= Trecho do documento =
<<<<
O governo federal anunciou a criação da Rede Nacional de Hospitais e Serviços Inteligentes do SUS, com investimento em IA, big data e outras tecnologias digitais. Entre os destaques, está o uso de IA para automatizar a triagem de pacientes e otimizar o agendamento de consultas no futuro hospital inteligente que será construído em São Paulo.
Segundo o conselheiro federal e coordenador da comissão de IA do CFM, Jeancarlo Cavalcante, uma resolução do órgão que normatiza o uso da tecnologia em todo o território nacional, busca dar maior segurança ao uso das ferramentas. A norma foi publicada em fevereiro para vigorar 180 dias depois.
“O profissional pode utilizar a inteligência artificial como ferramenta de apoio, mas a decisão clínica deve ser sempre do médico”, diz.
A resolução também estabelece que o paciente tem direito de ser informado sempre que a IA for utilizada e que o médico não pode ser responsabilizado indevidamente por falhas específicas dos sistemas de IA, desde que comprovado o uso crítico e ético da ferramenta.
>>>>
= Enunciado =
Transcreva do trecho sobre inteligência artificial na saúde a parte entre "Segundo o conselheiro" e "180 dias depois.", inclusive. As linhas a seguir vêm de uma fonte diferente.

[Entradas do conjunto de dados]
<<<<
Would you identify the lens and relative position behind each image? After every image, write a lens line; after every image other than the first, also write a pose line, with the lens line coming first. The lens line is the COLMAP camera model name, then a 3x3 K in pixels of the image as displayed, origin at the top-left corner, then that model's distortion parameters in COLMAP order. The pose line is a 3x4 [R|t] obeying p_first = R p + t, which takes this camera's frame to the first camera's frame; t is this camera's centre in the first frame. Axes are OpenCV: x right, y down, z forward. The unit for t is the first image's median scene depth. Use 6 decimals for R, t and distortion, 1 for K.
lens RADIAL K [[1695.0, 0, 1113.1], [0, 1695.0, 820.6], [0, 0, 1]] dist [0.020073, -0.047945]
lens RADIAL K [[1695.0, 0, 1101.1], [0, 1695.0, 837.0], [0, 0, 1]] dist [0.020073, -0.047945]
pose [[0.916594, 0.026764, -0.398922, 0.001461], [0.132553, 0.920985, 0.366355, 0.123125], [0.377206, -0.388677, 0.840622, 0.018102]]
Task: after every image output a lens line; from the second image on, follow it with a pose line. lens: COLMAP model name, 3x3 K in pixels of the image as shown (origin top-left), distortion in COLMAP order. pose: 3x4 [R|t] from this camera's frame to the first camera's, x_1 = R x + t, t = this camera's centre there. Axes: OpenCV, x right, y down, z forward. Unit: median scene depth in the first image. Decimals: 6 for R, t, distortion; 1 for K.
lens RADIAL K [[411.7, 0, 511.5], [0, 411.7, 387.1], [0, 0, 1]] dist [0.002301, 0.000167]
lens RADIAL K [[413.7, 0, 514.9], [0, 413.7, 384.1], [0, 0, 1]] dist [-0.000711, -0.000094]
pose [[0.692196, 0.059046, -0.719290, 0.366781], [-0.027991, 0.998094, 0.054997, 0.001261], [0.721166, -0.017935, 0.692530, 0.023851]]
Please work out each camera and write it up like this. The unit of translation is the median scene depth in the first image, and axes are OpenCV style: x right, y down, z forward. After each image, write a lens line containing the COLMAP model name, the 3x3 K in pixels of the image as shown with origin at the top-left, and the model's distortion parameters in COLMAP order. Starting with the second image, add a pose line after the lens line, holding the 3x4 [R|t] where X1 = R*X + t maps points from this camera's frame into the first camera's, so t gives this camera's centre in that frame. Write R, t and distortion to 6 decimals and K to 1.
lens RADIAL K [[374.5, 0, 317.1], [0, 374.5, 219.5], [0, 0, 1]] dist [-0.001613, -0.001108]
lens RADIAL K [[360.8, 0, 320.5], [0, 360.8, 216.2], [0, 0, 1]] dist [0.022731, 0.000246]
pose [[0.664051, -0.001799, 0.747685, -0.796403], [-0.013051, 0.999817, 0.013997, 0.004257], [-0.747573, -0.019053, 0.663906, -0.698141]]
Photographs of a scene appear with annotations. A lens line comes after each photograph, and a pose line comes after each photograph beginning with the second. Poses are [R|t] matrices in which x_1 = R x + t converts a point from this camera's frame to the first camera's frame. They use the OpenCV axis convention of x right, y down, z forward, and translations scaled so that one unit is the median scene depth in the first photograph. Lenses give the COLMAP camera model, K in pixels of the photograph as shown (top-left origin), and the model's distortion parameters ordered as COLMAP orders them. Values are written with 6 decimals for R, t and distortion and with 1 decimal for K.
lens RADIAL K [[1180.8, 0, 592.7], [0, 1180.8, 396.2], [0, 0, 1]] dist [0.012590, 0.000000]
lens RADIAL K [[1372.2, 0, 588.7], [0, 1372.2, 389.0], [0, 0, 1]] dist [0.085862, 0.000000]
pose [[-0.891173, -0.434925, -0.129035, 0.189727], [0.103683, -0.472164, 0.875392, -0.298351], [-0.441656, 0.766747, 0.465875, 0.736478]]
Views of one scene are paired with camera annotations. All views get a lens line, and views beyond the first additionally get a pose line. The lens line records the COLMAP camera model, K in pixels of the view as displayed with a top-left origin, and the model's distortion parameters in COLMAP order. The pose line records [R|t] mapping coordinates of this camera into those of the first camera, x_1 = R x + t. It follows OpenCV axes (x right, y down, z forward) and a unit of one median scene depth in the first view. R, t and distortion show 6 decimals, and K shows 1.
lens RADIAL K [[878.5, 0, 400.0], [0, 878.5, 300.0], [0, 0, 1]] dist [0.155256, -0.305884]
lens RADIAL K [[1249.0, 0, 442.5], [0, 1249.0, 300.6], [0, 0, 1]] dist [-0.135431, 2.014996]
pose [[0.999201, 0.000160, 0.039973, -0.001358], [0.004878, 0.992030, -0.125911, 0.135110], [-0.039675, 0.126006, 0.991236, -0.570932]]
>>>>
= Gabarito =
Segundo o conselheiro federal e coordenador da comissão de IA do CFM, Jeancarlo Cavalcante, uma resolução do órgão que normatiza o uso da tecnologia em todo o território nacional, busca dar maior segurança ao uso das ferramentas. A norma foi publicada em fevereiro para vigorar 180 dias depois.